--- TEXT SECTION Enclosed Below ---

In the lead-up to the one-year anniversary of Haiti’s January 12, 2010 earthquake, a brutally frank account of the plight of its people was delivered by a highly placed diplomat.
Ricardo Seitenfus, the representative to Haiti of the Organization of American States, delivered a hard-hitting assessment of the foreign role in that country in an interview in the December 20 Swiss daily Le Temps.
Seitenfus, a Brazilian, was immediately recalled from his posting.
The truths pronounced by Seitenfus are not unique; they have been voiced by many Haitians and their allies abroad. But to be uttered by someone of his standing is a sign of the unravelling of a miserably-failed foreign military and political occupation force in Haiti.
Seitenfus questioned the legitimacy and utility of the UN Security Council occupation force known as Minustah. It numbers 13,000 military and police (an increase of 50% since the earthquake) along with several thousand political officers.

--- End of Enclosed TEXT SECTION ---
--- DATA FOR ANALYSIS Enclosed Below ---

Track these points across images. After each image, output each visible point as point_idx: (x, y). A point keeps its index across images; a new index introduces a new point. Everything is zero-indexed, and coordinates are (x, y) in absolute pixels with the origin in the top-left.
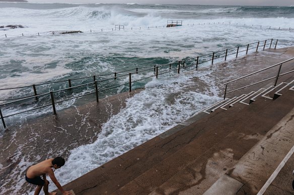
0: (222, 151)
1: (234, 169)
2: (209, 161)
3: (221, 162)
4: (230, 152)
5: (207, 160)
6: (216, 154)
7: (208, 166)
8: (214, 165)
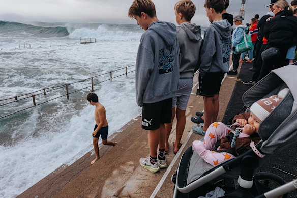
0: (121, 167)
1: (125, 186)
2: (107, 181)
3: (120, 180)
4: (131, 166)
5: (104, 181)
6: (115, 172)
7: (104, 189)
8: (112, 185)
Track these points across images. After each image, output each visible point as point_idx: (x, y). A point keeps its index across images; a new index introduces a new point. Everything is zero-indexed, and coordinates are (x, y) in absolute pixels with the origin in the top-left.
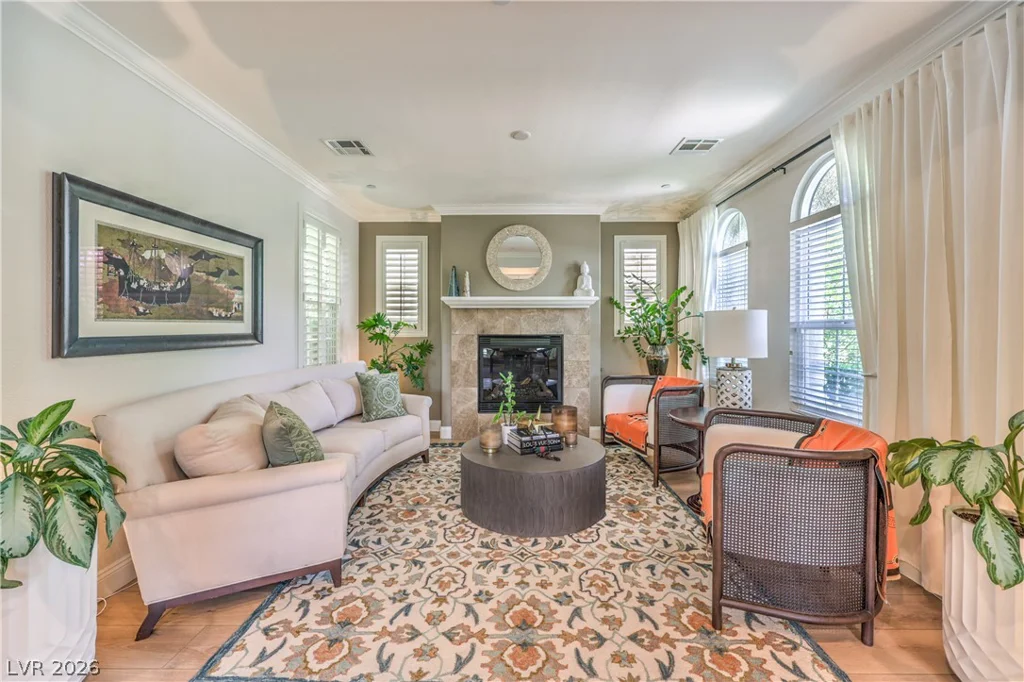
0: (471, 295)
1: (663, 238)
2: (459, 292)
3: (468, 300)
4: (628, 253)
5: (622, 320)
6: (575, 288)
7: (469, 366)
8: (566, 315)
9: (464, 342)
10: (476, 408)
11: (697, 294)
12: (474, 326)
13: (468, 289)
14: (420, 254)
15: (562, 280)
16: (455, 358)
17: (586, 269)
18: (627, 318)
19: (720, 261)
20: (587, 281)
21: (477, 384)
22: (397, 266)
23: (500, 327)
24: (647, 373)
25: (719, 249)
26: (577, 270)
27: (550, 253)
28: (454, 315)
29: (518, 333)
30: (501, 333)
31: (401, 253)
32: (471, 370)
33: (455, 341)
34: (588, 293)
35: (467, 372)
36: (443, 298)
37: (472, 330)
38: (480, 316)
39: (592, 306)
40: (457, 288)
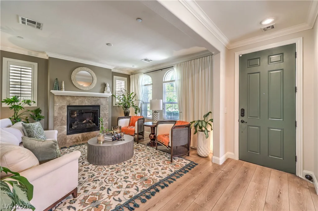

--- End of Enclosed DATA FOR ANALYSIS ---
--- DATA FOR ANALYSIS Enclosed Below ---

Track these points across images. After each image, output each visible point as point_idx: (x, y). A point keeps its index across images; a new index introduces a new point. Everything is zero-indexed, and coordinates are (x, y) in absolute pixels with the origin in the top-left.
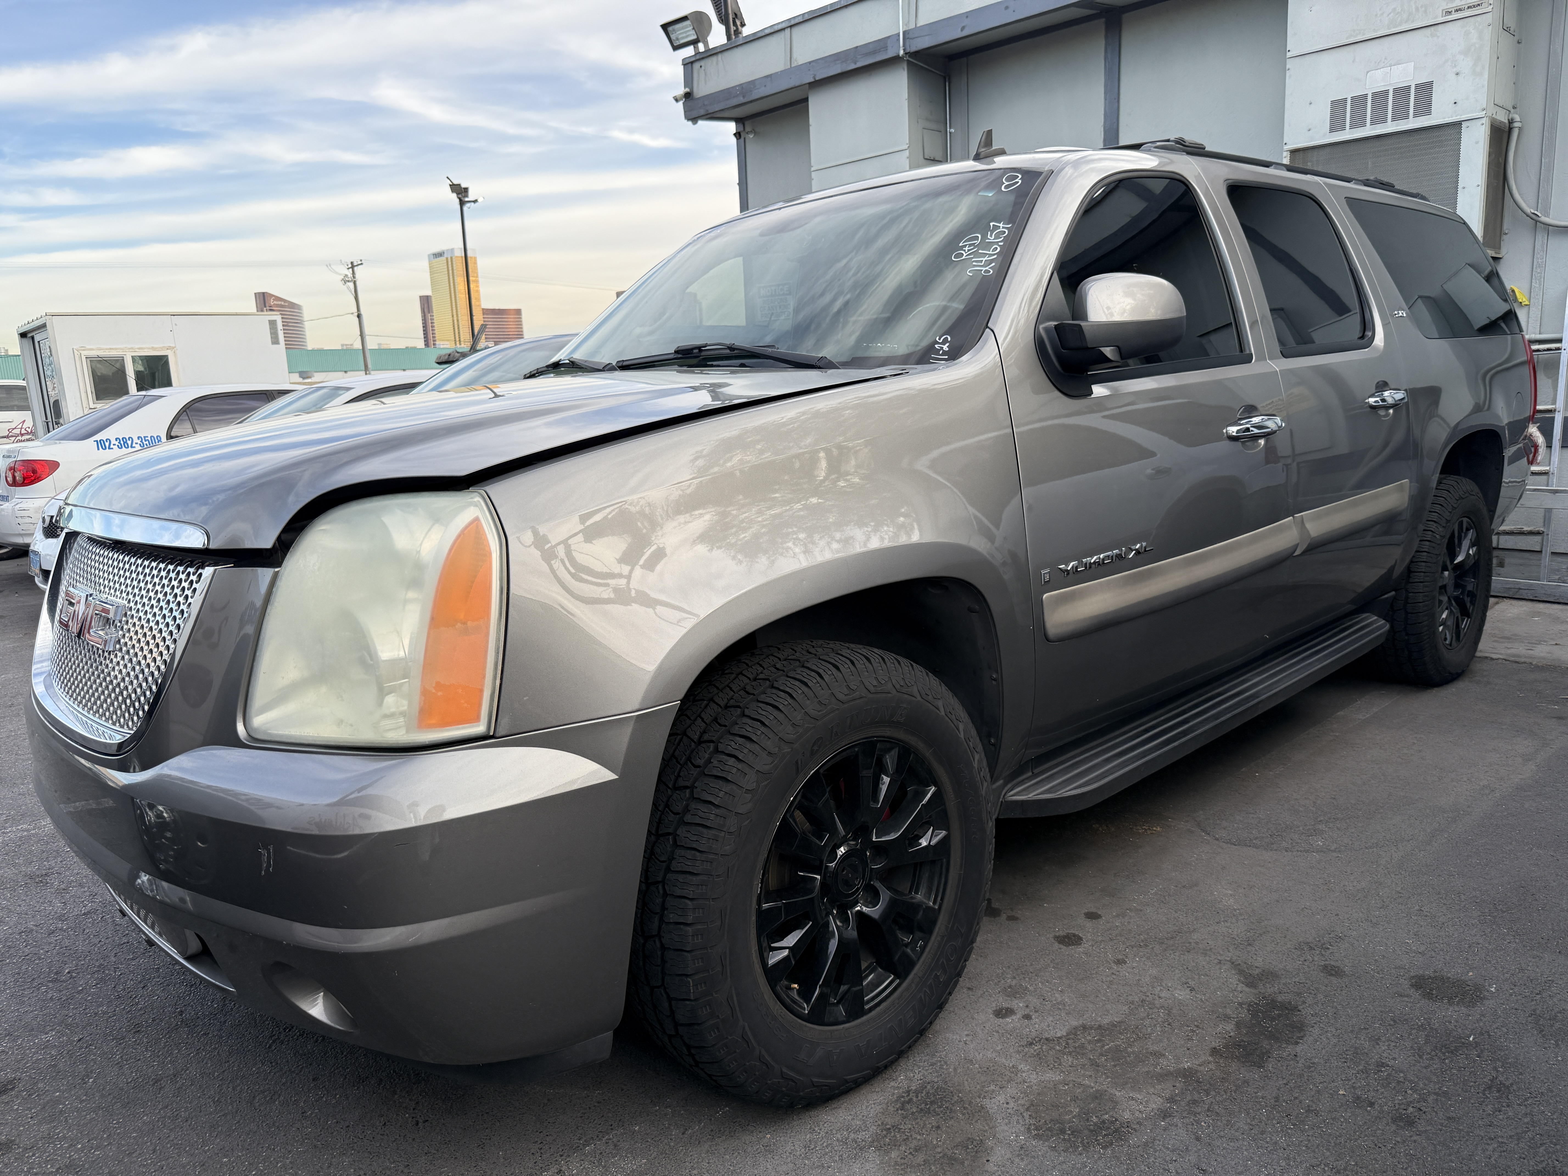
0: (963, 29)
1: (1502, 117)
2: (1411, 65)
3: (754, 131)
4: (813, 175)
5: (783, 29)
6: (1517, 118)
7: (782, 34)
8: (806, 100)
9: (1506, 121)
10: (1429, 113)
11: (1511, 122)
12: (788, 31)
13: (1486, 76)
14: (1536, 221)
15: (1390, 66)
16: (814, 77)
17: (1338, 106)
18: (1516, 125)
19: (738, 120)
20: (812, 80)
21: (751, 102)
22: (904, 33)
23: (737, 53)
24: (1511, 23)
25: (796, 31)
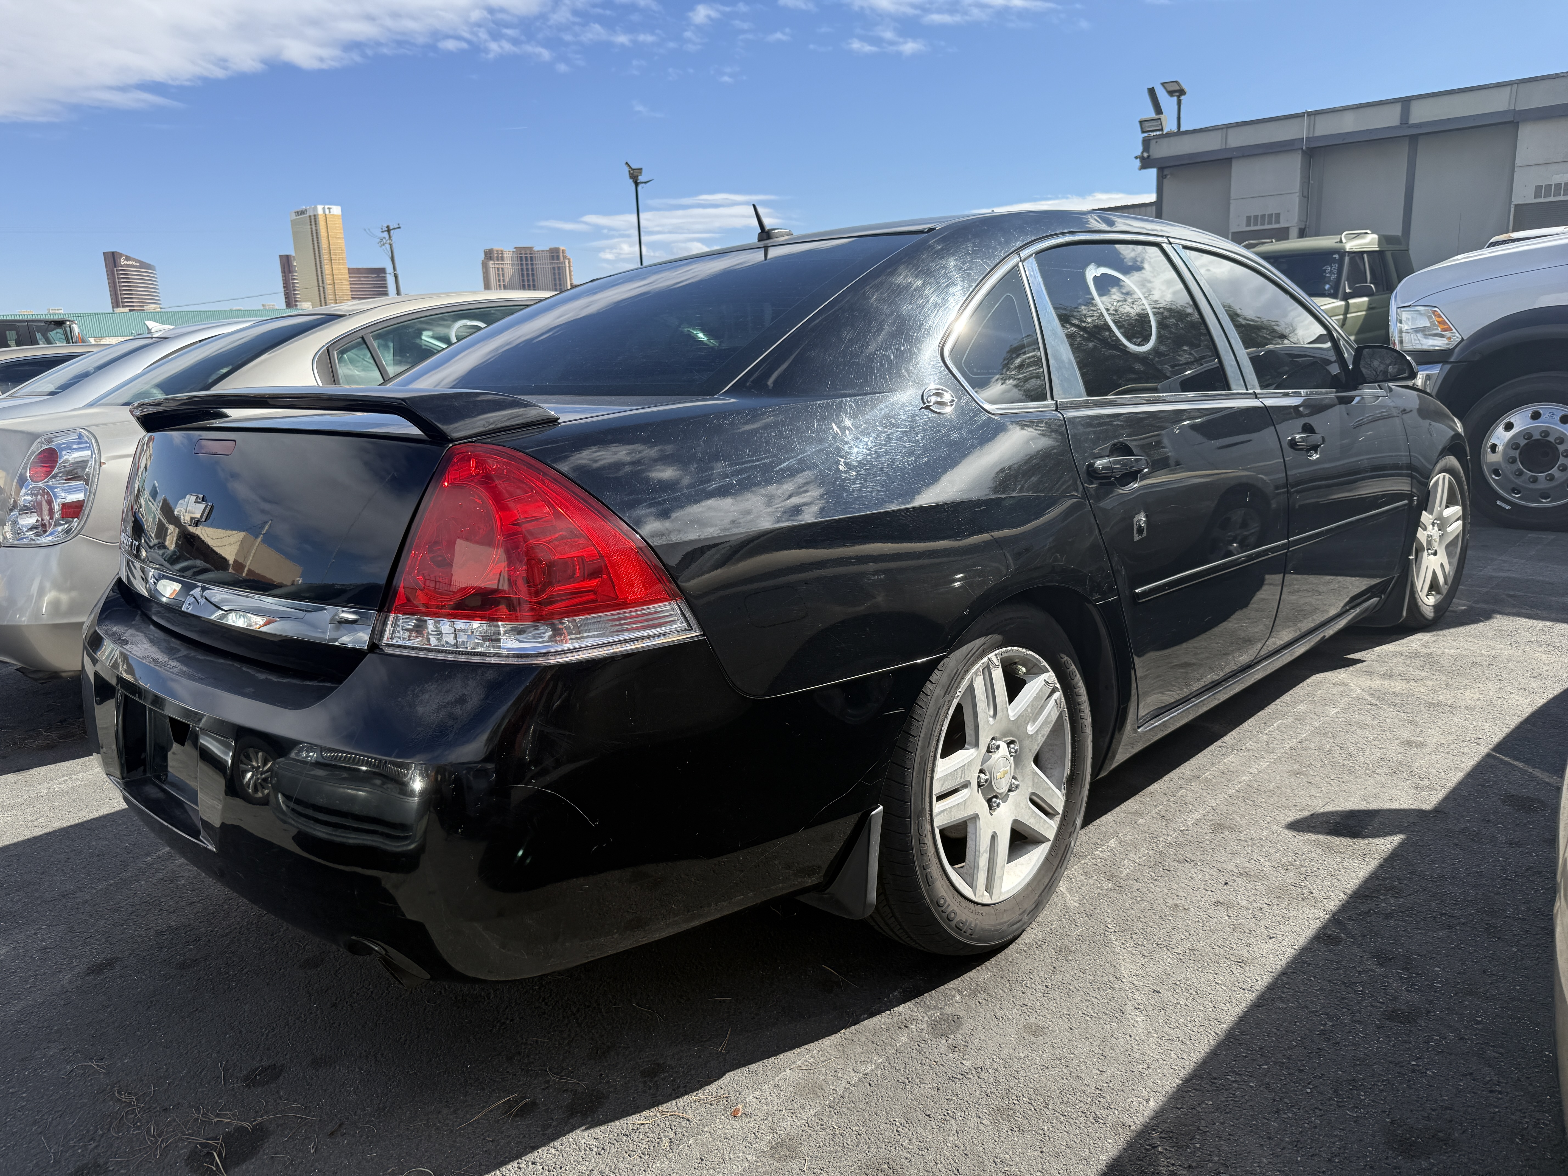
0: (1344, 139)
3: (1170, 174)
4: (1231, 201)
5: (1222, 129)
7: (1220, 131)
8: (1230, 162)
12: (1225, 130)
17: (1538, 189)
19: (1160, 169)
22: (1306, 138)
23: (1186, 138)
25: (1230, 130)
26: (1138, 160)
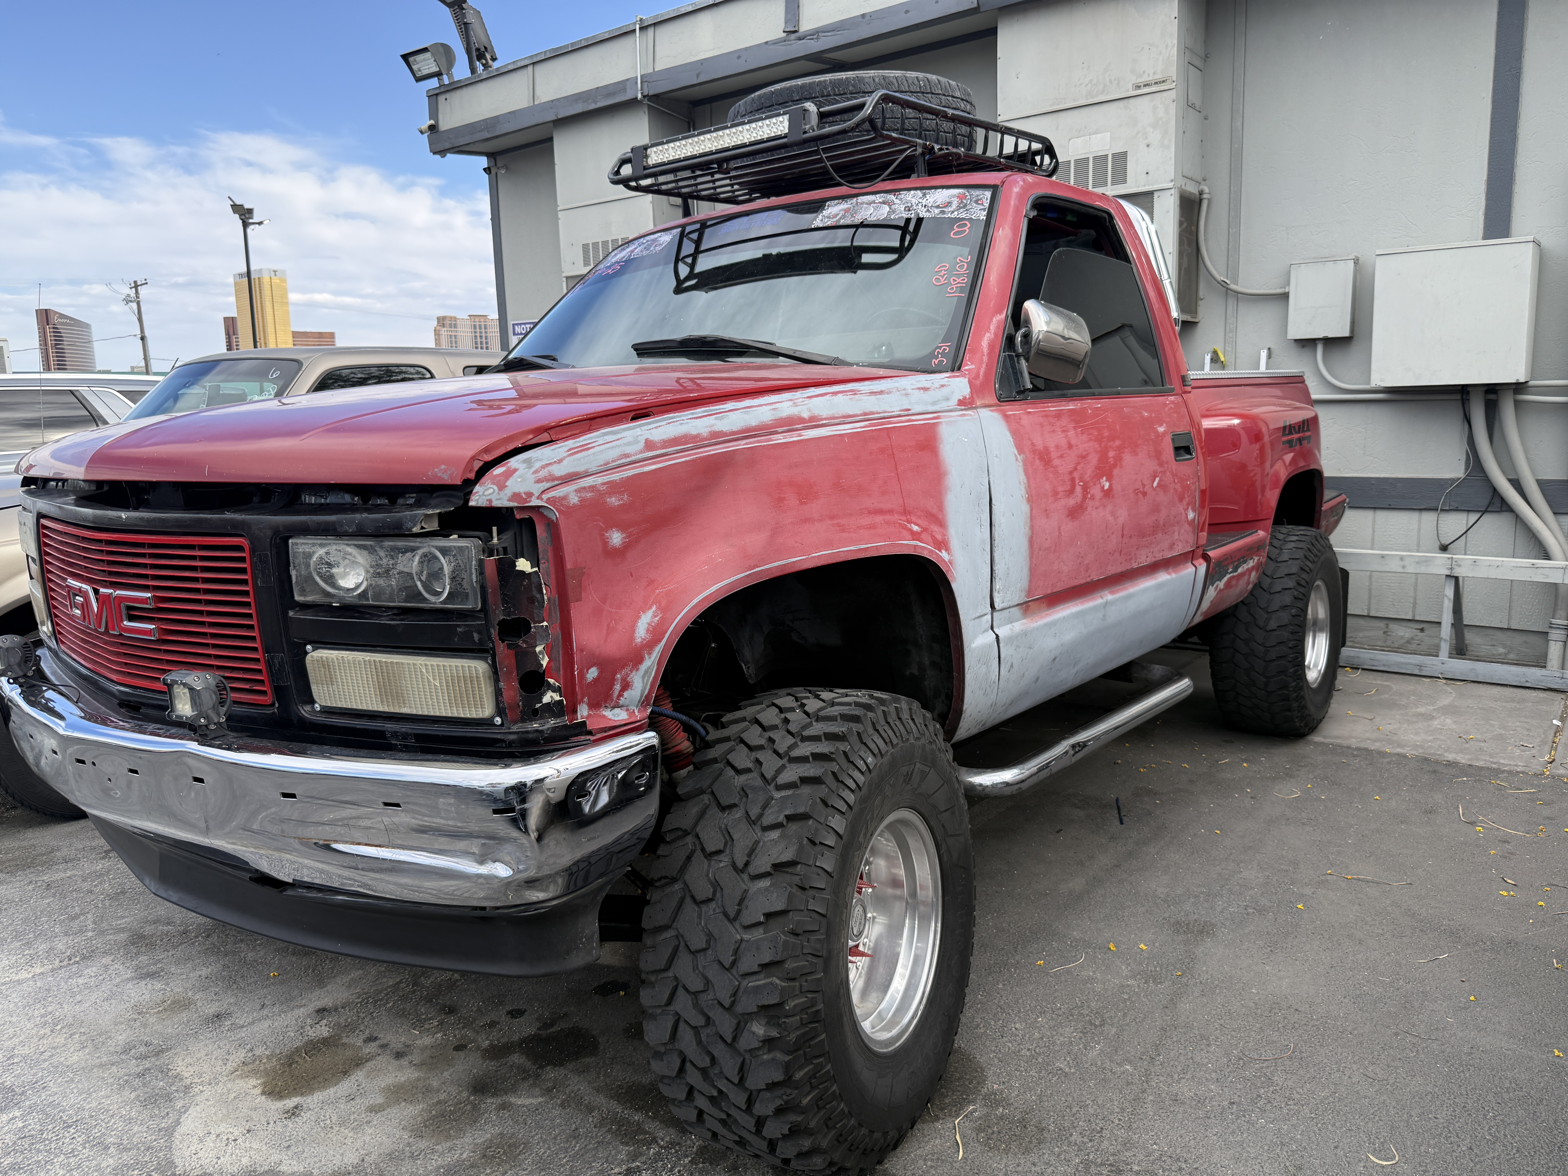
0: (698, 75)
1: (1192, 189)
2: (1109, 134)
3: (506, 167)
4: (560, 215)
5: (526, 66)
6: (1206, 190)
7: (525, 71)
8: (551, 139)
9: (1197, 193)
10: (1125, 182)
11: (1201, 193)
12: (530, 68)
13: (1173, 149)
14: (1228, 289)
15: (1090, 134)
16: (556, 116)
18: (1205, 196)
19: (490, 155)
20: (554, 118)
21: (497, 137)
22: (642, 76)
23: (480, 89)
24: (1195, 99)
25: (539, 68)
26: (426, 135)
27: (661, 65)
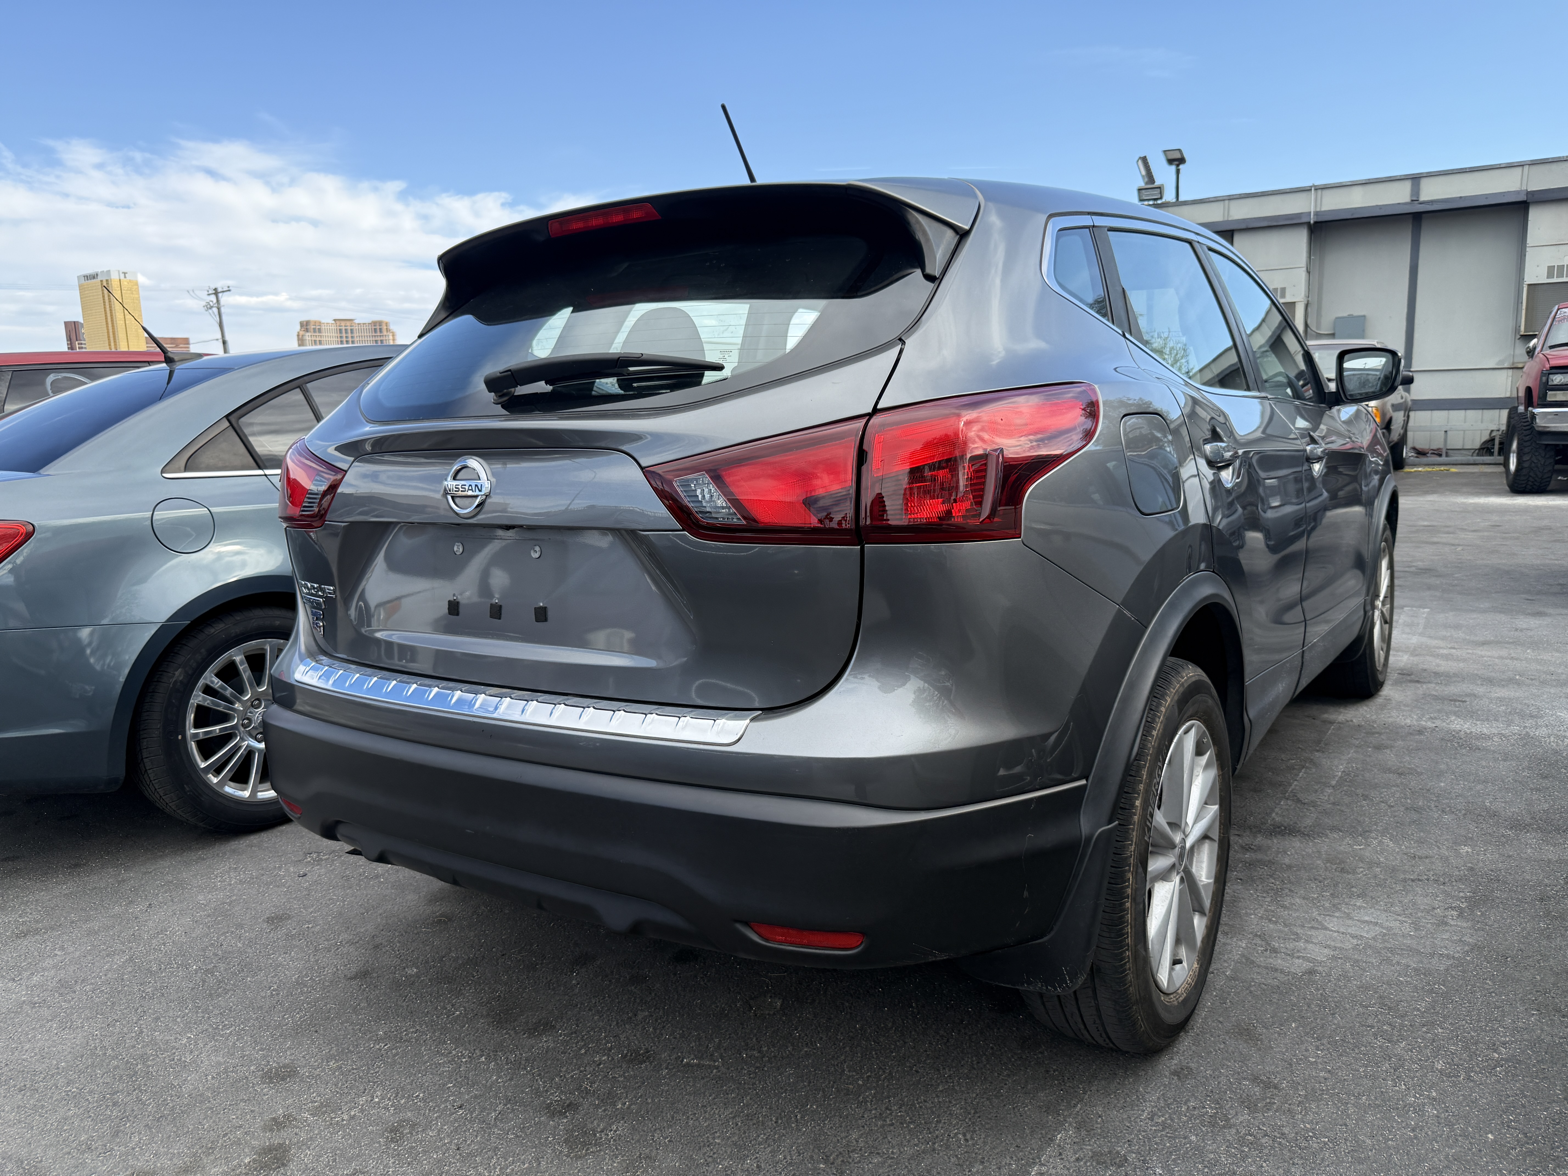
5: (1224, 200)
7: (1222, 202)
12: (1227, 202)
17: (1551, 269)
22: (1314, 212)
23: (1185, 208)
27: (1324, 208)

--- End of Enclosed DATA FOR ANALYSIS ---

**EXERCISES:**
1: Retype the part of the Haiti article that begins at the words "Ricardo Seitenfus, the" and stops after "from his posting.".
2: List every number written in digits in the Haiti article.

**ANSWERS TO THE PROBLEMS:**
1:
Ricardo Seitenfus, the representative to Haiti of the Organization of American States, delivered a hard-hitting assessment of the foreign role in that country in an interview in the December 20 Swiss daily Le Temps.
Seitenfus, a Brazilian, was immediately recalled from his posting.

2:
12
2010
20
13,000
50%